Beginning in 1961, Cutting served as a trustee of the Museum of Fine Arts in Boston, and in 1968 he was appointed by the museum as Assistant Director for Administration, working alongside Perry T. Rathbone. After stepping down from the role in 1973, he was elected to a final term on the museum board, where he served for two years.

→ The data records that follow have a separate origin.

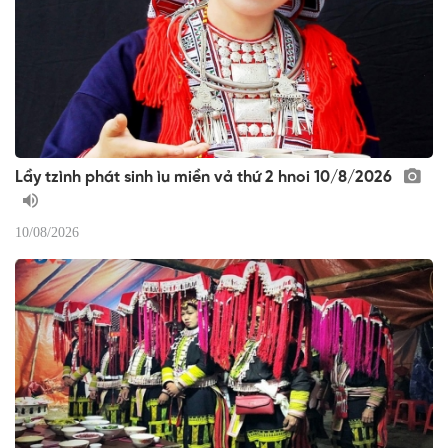
Lầy tzình phát sinh ìu miền vả thứ 2 hnoi 10/8/2026
10/08/2026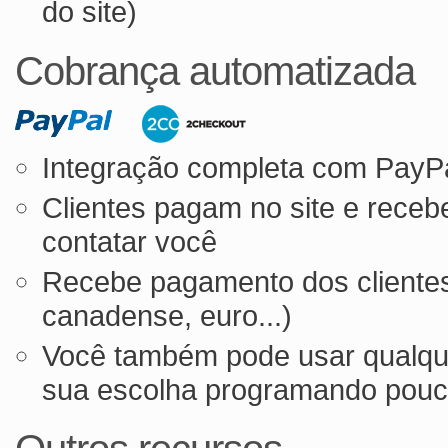
do site)
Cobrança automatizada
Integração completa com PayP
Clientes pagam no site e rece
contatar você
Recebe pagamento dos clientes
canadense, euro...)
Você também pode usar qualq
sua escolha programando pou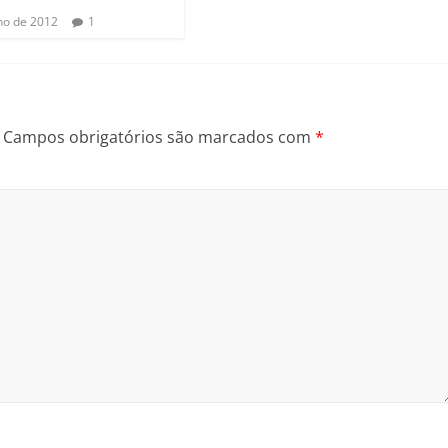
lho de 2012
1
Campos obrigatórios são marcados com
*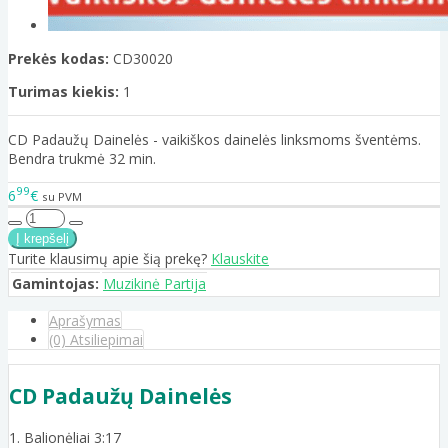
Prekės kodas:
CD30020
Turimas kiekis:
1
CD Padaužų Dainelės - vaikiškos dainelės linksmoms šventėms.
Bendra trukmė 32 min.
99
6
€
su PVM
Turite klausimų apie šią prekę?
Klauskite
Gamintojas:
Muzikinė Partija
Aprašymas
(0) Atsiliepimai
CD Padaužų Dainelės
1. Balionėliai 3:17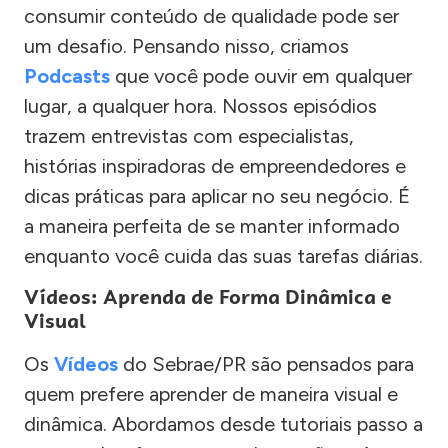
consumir conteúdo de qualidade pode ser
um desafio. Pensando nisso, criamos
Podcasts
que você pode ouvir em qualquer
lugar, a qualquer hora. Nossos episódios
trazem entrevistas com especialistas,
histórias inspiradoras de empreendedores e
dicas práticas para aplicar no seu negócio. É
a maneira perfeita de se manter informado
enquanto você cuida das suas tarefas diárias.
Vídeos: Aprenda de Forma Dinâmica e
Visual
Os
Vídeos
do Sebrae/PR são pensados para
quem prefere aprender de maneira visual e
dinâmica. Abordamos desde tutoriais passo a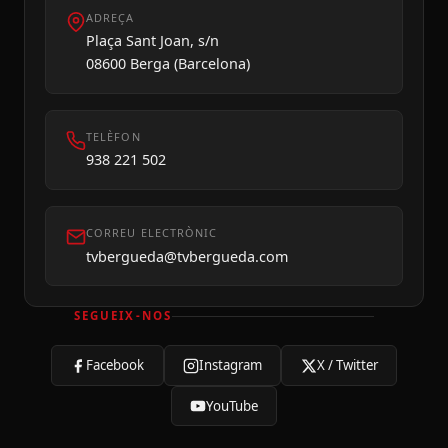
ADREÇA
Plaça Sant Joan, s/n
08600 Berga (Barcelona)
TELÈFON
938 221 502
CORREU ELECTRÒNIC
tvbergueda@tvbergueda.com
SEGUEIX-NOS
Facebook
Instagram
X / Twitter
YouTube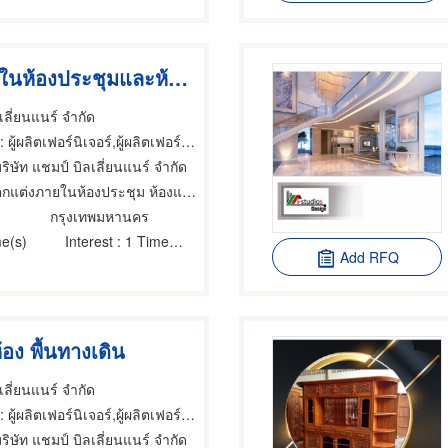
ตกแต่งภายในห้องประชุมและห้องแพนทรี
เลี่ยนแนร์ จำกัด
 ผู้ผลิตเฟอร์นิเจอร์,ผู้ผลิตเฟอร์นิเจอร์,ผู้ออกแบบเฟอร์นิเจอร์
ริษัท แชมป์ บิลเลี่ยนแนร์ จำกัด
แต่งภายในห้องประชุม ห้องแพนทรี
กรุงเทพมหานคร
e(s)
Interest
: 1 Time(s)
Add RFQ
้อง พื้นทางเดิน
เลี่ยนแนร์ จำกัด
 ผู้ผลิตเฟอร์นิเจอร์,ผู้ผลิตเฟอร์นิเจอร์,ผู้ออกแบบเฟอร์นิเจอร์
ริษัท แชมป์ บิลเลี่ยนแนร์ จำกัด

In 1976, Cutting was an invited guest of Queen Elizabeth II for a reception onboard the HMY Britannia during her visit to the United States.

== Personal life ==
Cutting was twice married and had three sons and one stepson. He is interred at the Memorial Garden at Trinity Episcopal Church in Concord. He was a longtime member of the Tavern Club, where he wrote a series of musical comedies. Cutting was a noted collector of art, sculpture, and literature, including works by Mark Rothko and Marino Marini.

== Death ==
Cutting died on March 18, 2012, at the age of 90. At the time of his death, he was the last surviving member of the Five Yanks.

== In popular culture ==
Cutting and his fellow members of the "Five Yanks" are the subject of Rachel S. Cox's 2012 non-fiction book, Into Dust and Fire: Five Young Americans Who Went First to Fight the Nazi Army, which chronicles the full story of these men. The book provides a narrative of their early lives, the decision to volunteer, and their experiences in combat with the British Eighth Army, drawing heavily on their personal correspondence and diaries. Into Dust and Fire brought the Five Yanks' story to a broad audience.